Task directions: Revise the records starting at the line containing "Prestiamo attenzione che" and ending at the line containing "DELETE FROM *NomeTabella*", replacing "studenti" with "allievi" and leaving everything else unchanged. Give only those lines.

======== Working data ========

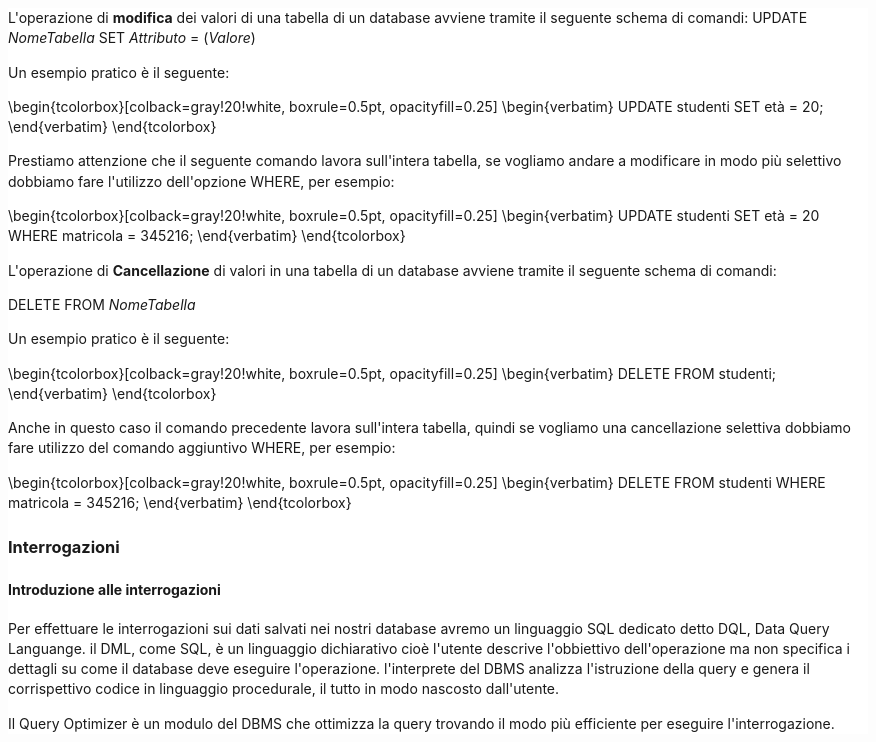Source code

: L'operazione di **modifica** dei valori di una tabella di un database avviene tramite il seguente schema di comandi:
UPDATE *NomeTabella* SET *Attributo* = (*Valore*)

Un esempio pratico è il seguente:

\begin{tcolorbox}[colback=gray!20!white, boxrule=0.5pt, opacityfill=0.25]
\begin{verbatim}
    UPDATE studenti SET età = 20;
\end{verbatim}
\end{tcolorbox}

Prestiamo attenzione che il seguente comando lavora sull'intera tabella, se vogliamo andare a modificare in modo più selettivo dobbiamo fare l'utilizzo dell'opzione WHERE, per esempio:

\begin{tcolorbox}[colback=gray!20!white, boxrule=0.5pt, opacityfill=0.25]
\begin{verbatim}
    UPDATE studenti SET età = 20 WHERE matricola = 345216;
\end{verbatim}
\end{tcolorbox}

L'operazione di **Cancellazione** di valori in una tabella di un database avviene tramite il seguente schema di comandi:

DELETE FROM *NomeTabella*

Un esempio pratico è il seguente:

\begin{tcolorbox}[colback=gray!20!white, boxrule=0.5pt, opacityfill=0.25]
\begin{verbatim}
    DELETE FROM studenti;
\end{verbatim}
\end{tcolorbox}
 
Anche in questo caso il comando precedente lavora sull'intera tabella, quindi se vogliamo una cancellazione selettiva dobbiamo fare utilizzo del comando aggiuntivo WHERE, per esempio:

\begin{tcolorbox}[colback=gray!20!white, boxrule=0.5pt, opacityfill=0.25]
\begin{verbatim}
    DELETE FROM studenti WHERE matricola = 345216;
\end{verbatim}
\end{tcolorbox}

### **Interrogazioni**

#### **Introduzione alle interrogazioni**

Per effettuare le interrogazioni sui dati salvati nei nostri database avremo un linguaggio SQL dedicato detto DQL, Data Query Languange.
il DML, come SQL, è un linguaggio dichiarativo cioè l'utente descrive l'obbiettivo dell'operazione ma non specifica i dettagli su come il database deve eseguire l'operazione. l'interprete del DBMS analizza l'istruzione della query e genera il corrispettivo codice in linguaggio procedurale, il tutto in modo nascosto dall'utente.

Il Query Optimizer è un modulo del DBMS che ottimizza la query trovando il modo più efficiente per eseguire l'interrogazione.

========

Exercise answer:
Prestiamo attenzione che il seguente comando lavora sull'intera tabella, se vogliamo andare a modificare in modo più selettivo dobbiamo fare l'utilizzo dell'opzione WHERE, per esempio:

\begin{tcolorbox}[colback=gray!20!white, boxrule=0.5pt, opacityfill=0.25]
\begin{verbatim}
    UPDATE allievi SET età = 20 WHERE matricola = 345216;
\end{verbatim}
\end{tcolorbox}

L'operazione di **Cancellazione** di valori in una tabella di un database avviene tramite il seguente schema di comandi:

DELETE FROM *NomeTabella*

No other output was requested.